Last week at the Grammys, Adele won Album of the Year. Many people, including Adele herself, expected Beyoncé to win it. Adele said “I can’t possibly accept this award, and I’m very humbled and I’m very grateful and gracious, but my artist of my life is Beyoncé and this album, to me, the ‘Lemonade’ album, was so monumental…”
What I saw was a nice speech in which a humble woman stated that one of her peers should have won the award. However, many people opted to find other motives for Adele’s speech, and the discussion ignited the internet and the press.
In what was one of the Guardian’s most read articles last week, “Adele’s tribute to Beyoncé was a frank admission of privilege. I salute it”, the author explained that Adele was recognizing that she was less deserving than Beyoncé, because she is white and Beyoncé black.

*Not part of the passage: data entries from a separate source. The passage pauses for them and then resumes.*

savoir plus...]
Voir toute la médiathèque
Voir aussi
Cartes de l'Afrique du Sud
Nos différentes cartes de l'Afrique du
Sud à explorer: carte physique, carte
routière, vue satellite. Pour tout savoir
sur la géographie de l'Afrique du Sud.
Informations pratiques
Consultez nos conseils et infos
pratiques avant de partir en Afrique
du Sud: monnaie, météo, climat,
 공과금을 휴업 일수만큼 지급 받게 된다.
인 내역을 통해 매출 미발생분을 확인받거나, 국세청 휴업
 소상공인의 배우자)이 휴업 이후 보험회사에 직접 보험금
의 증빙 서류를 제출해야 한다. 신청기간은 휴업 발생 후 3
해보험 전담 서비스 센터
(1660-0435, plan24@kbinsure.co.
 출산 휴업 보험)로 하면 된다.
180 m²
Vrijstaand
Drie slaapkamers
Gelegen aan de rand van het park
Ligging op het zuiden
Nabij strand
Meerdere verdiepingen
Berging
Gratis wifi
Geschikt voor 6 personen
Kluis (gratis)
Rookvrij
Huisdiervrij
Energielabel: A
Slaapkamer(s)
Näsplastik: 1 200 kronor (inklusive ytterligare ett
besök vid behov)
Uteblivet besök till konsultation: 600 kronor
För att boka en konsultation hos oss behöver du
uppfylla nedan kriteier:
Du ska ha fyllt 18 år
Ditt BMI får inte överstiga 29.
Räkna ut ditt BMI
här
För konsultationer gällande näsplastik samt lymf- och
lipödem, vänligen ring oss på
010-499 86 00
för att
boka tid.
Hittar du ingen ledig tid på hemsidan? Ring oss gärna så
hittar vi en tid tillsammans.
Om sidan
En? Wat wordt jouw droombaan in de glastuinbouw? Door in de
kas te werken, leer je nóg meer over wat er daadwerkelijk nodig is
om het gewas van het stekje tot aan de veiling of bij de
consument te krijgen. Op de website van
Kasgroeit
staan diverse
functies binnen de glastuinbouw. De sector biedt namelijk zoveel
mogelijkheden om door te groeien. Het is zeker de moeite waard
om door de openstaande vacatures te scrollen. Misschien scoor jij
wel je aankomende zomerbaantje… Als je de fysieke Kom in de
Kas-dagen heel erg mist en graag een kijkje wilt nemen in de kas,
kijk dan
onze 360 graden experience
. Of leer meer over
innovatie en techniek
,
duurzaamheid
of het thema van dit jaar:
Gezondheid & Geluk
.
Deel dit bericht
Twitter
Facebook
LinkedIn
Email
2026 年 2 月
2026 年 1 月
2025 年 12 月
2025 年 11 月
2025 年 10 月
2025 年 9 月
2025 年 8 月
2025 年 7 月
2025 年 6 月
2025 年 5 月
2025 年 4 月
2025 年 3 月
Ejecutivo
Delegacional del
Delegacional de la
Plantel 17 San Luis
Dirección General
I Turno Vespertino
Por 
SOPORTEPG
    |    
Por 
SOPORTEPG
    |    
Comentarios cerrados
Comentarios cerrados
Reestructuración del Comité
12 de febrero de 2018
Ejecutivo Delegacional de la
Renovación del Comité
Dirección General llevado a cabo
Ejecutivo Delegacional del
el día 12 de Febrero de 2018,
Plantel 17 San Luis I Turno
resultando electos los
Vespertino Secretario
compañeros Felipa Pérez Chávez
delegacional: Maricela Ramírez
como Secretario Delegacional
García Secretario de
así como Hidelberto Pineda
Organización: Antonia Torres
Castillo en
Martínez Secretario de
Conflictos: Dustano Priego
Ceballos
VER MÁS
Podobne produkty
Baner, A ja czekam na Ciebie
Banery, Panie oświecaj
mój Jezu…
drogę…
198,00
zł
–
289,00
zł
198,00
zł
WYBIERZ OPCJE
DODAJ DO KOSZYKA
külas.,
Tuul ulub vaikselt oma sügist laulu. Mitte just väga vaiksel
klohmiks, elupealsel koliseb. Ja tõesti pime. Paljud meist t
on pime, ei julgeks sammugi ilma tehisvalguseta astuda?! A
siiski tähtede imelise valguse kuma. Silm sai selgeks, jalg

Another article along similar lines, “What White Women Can Learn From Adele’s Grammys Speech”, asked “Fellow white women: let’s do our best to avoid ever “containing” our sisters of color”. How insufferably patronizing.
Here were two self-pity-, guilt-ridden, patronizing articles, trying hard to disqualify people for for being born into certain skin, certain gender, certain class.
According to a new wave of right-thinkers, everyone should now “check their privilege” before they speak (or do anything). This whole cult that began with white-male-privilege has rapidly escalated into a shouting contest of trying to make people ashamed of their “privilege”, whatever that privilege might be.
In their world of labelling, we are all defined by the groups to which we belong, and not all those groups have the same worth. The higher the privilege, the lower your status in the worthiness hierarchy. The lower your privilege, the worthier you are, the more righteous. Roughly speaking, for the “privilegists”, female is better than male, black is better than white, poor is better than rich, gay is better than straight, non-binary better than gay, disabled better than abled, because each of the former has suffered more than each of the latter That they suffer and have suffered more historically is not in dispute. That they are more worthy, is. What the hell happened to equality? Weren’t we striving towards female being equal to male, black equal to white, sexuality equal to sexuality, class equal to class? Shouldn’t we be judged by what we say and do, and not by the circunstances of our birth?
In the eyes of the privilegists, we should all be looking hard at ourselves, and accounting for the historic disadvantages of the groups to which we supposedly belong and comparing them to the others, to calculate who is more worthy. For expample, I win many points for being a woman, what with all the disadvantages that being a woman entails. However, I am also white, so I should be absorbing all the guilt of the ills perpetrated by my race over the centuries. I was born into a middle-income, middle-class family so, being bang in between the landed gentry, with all their free money, and the working class with none, I should at the same time be feeling self righteous because I don’t have a trust fund, and guilty because I never went hungry as a child.
I should, they are telling me, be empathetic towards anyone lower on the scale of privilege than me, and mistrustful and antagonistic towards those higher on it. What do the privilegists think all this will achieve? Do they believe that this is how we reach equality? Do they think that by creating an inverse-caste system, they will nullify all the caste systems that society currently suffers? Shouting out a wealthy white man for his actions is a productive use of words. Shouting him out for his privilege isn’t. He isn’t going to redistribute his wealth or power because of it, and he certainly can’t redistribute his whiteness or his maleness.
This desire to make people feel guilty for perceived privilege, for things they can’t change (sex, skin, class) is at best pointless, and at worst, dangerously distracting, and it doesn’t take the wildest stretch of the imagination to see how the Orange with Hair getting to the White House was helped along by the cult of the privilegists.